Other residents asked for a crackdown, too, after the overturned truck marked the third automobile wreck, in the same curve, since June. A one-vehicle wreck on June 23 claimed the life of the driver.  

Juares-Reyes, who was returning from the lake with two passengers, apparently turned right onto Bell Road, where he flipped in the curve about a minute later.

The truck came to rest on its side in the front yard of Jason Moore. Juares-Reyes and a male passenger, who was unharmed, crawled out. The third passenger, a teenage girl, was transported by ambulance from the scene.

Juares-Reyes was caked with mud, from four-wheeler riding, and was bleeding from shards of glass in his arms and back.

The driver told a sheriff’s deputy he drank two beers before getting behind the wheel of the truck.

“That’s the first one and the last one,” replied the deputy. “How many did you have between those two?”

Juares-Reyes registered .18 when he was tested for alcohol consumption, according to a spokesman for justice court.
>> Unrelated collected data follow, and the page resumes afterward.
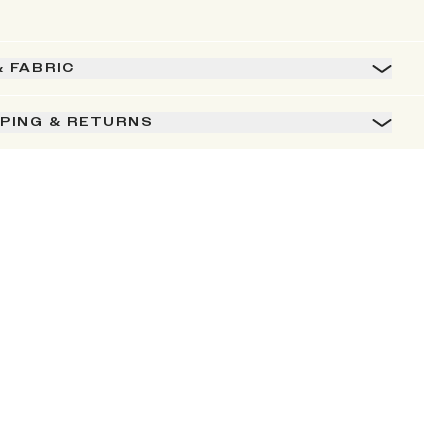
& FABRIC
PPING & RETURNS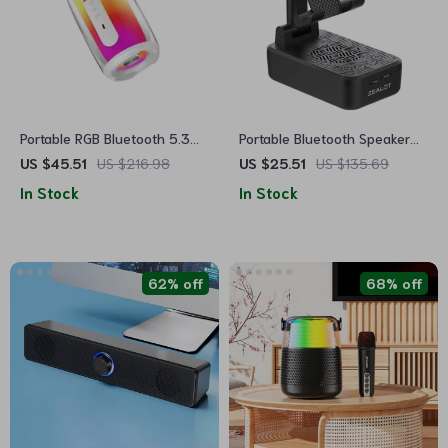
Portable RGB Bluetooth 5.3
Portable Bluetooth Speaker
Speaker – HiFi TWS Wireless
with Cell Phone Stand
US $45.51
US $216.98
US $25.51
US $135.69
with 360° LED Lights
In Stock
In Stock
62% off
68% off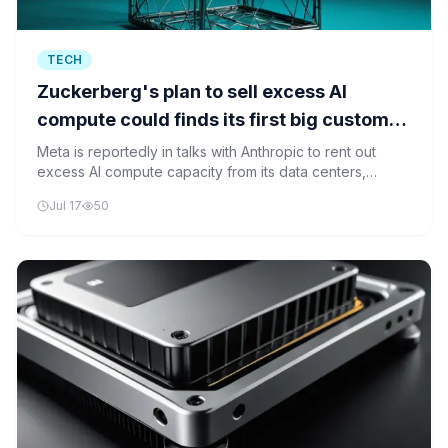
TECH
Zuckerberg's plan to sell excess AI
compute could finds its first big customer
in Anthropic
Meta is reportedly in talks with Anthropic to rent out
excess AI compute capacity from its data centers,
marking a strategic move to monetize underutilized
Jul 17
50
resources.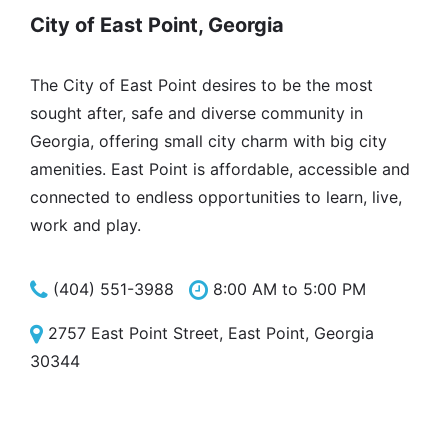
City of East Point, Georgia
The City of East Point desires to be the most
sought after, safe and diverse community in
Georgia, offering small city charm with big city
amenities. East Point is affordable, accessible and
connected to endless opportunities to learn, live,
work and play.
(404) 551-3988
8:00 AM to 5:00 PM
2757 East Point Street, East Point, Georgia
30344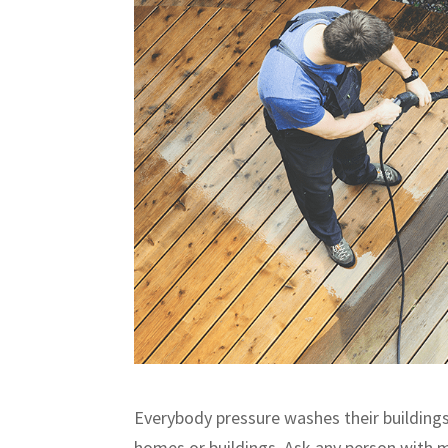
Everybody pressure washes their buildings
homes or buildings. Ask any person with mu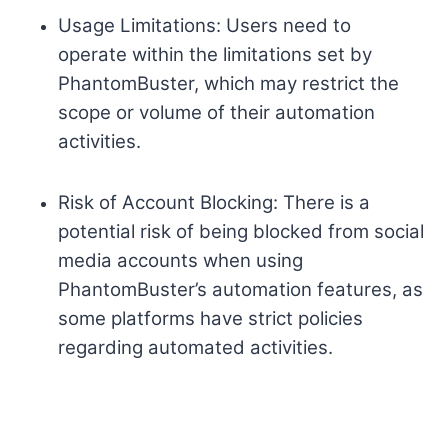
Usage Limitations: Users need to
operate within the limitations set by
PhantomBuster, which may restrict the
scope or volume of their automation
activities.
Risk of Account Blocking: There is a
potential risk of being blocked from social
media accounts when using
PhantomBuster’s automation features, as
some platforms have strict policies
regarding automated activities.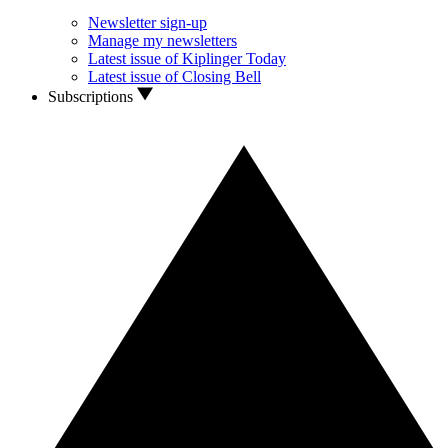
Newsletter sign-up
Manage my newsletters
Latest issue of Kiplinger Today
Latest issue of Closing Bell
Subscriptions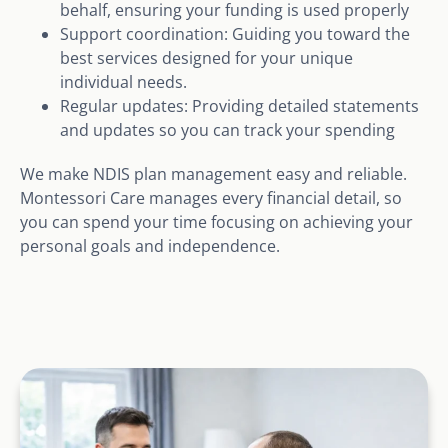
behalf, ensuring your funding is used properly
Support coordination: Guiding you toward the
best services designed for your unique
individual needs.
Regular updates: Providing detailed statements
and updates so you can track your spending
We make NDIS plan management easy and reliable.
Montessori Care manages every financial detail, so
you can spend your time focusing on achieving your
personal goals and independence.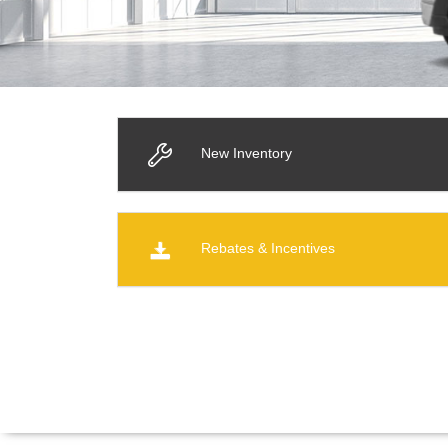
New Inventory
Rebates & Incentives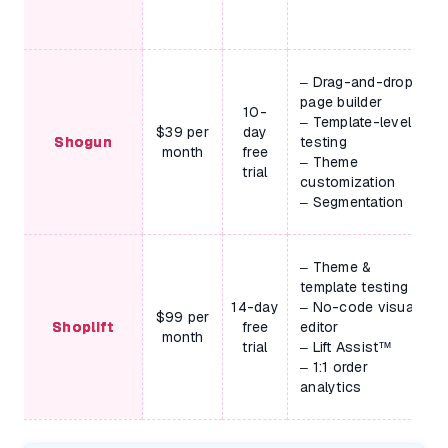
– Drag-and-drop
page builder
10-
– Template-level
$39 per
day
Shogun
testing
month
free
– Theme
trial
customization
– Segmentation
– Theme &
template testing
14-day
– No-code visual
$99 per
Shoplift
free
editor
month
trial
– Lift Assist™
– 1:1 order
analytics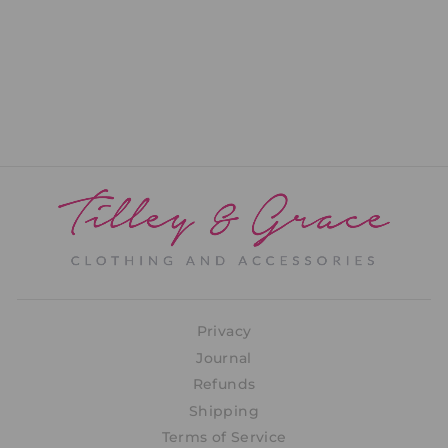
Tess Wrap
PRICE: REGISTRATION
REQUIRED
Privacy
Journal
Refunds
Shipping
Terms of Service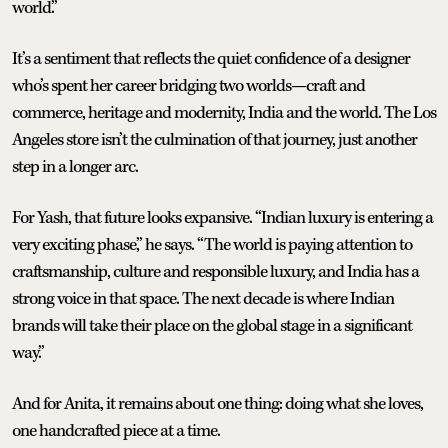
world.”
It’s a sentiment that reflects the quiet confidence of a designer
who’s spent her career bridging two worlds—craft and
commerce, heritage and modernity, India and the world. The Los
Angeles store isn’t the culmination of that journey, just another
step in a longer arc.
For Yash, that future looks expansive. “Indian luxury is entering a
very exciting phase,” he says. “The world is paying attention to
craftsmanship, culture and responsible luxury, and India has a
strong voice in that space. The next decade is where Indian
brands will take their place on the global stage in a significant
way.”
And for Anita, it remains about one thing: doing what she loves,
one handcrafted piece at a time.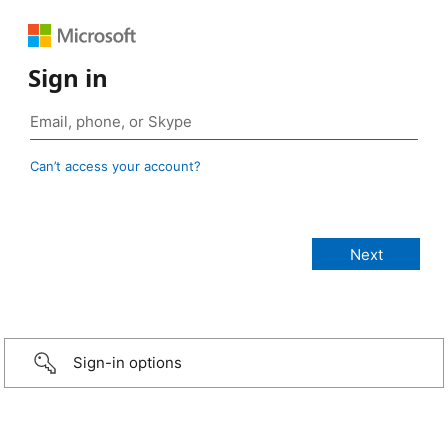
Sign in
Can’t access your account?
Sign-in options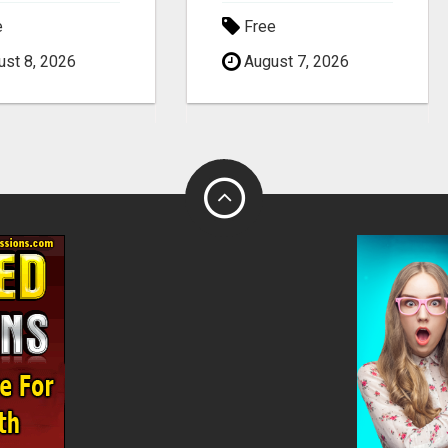
e
Free
st 8, 2026
August 7, 2026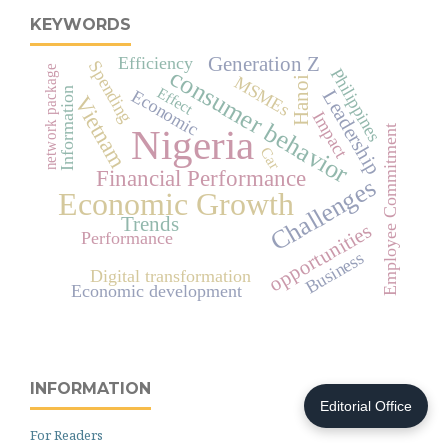
KEYWORDS
Efficiency
Generation Z
Spending
network package
consumer behavior
Philippines
MSMEs
Hanoi
Effect
Information
Economic
Leadership
Vietnam
Impact
Nigeria
Employee Commitment
Car
Financial Performance
Challenges
Economic Growth
Trends
opportunities
Performance
Business
Digital transformation
Economic development
INFORMATION
Editorial Office
For Readers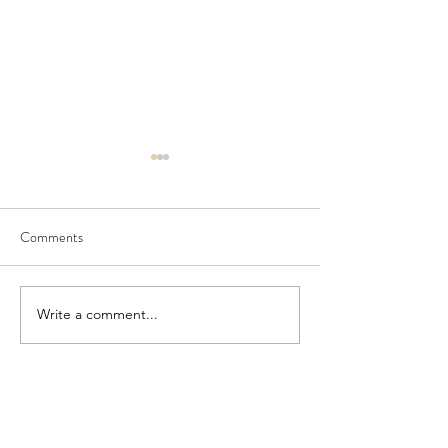
Comments
Seedling Pod Wreath
Pretty Vintage Flo
Write a comment...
The legal limit is .08 for an adult, .04 for a juvenile.

Cindy Shearon said some residents have complained about the roadblocks, calling it “harassment.”

But she has no regrets about asking the sheriff’s department to crack down on drunk drivers, even if the roadblocks slowed business at Corner Grocery, the convenience store she co-owns with her husband.

The little store is located at Bell and Pope-Water Valley, which was sort of ground zero for the weekend crackdown. The first roadblock, on Saturday, was located a stone’s throw from the store.

“If business was slow because of that, so be it,” she said. “I don’t want to go to a funeral.”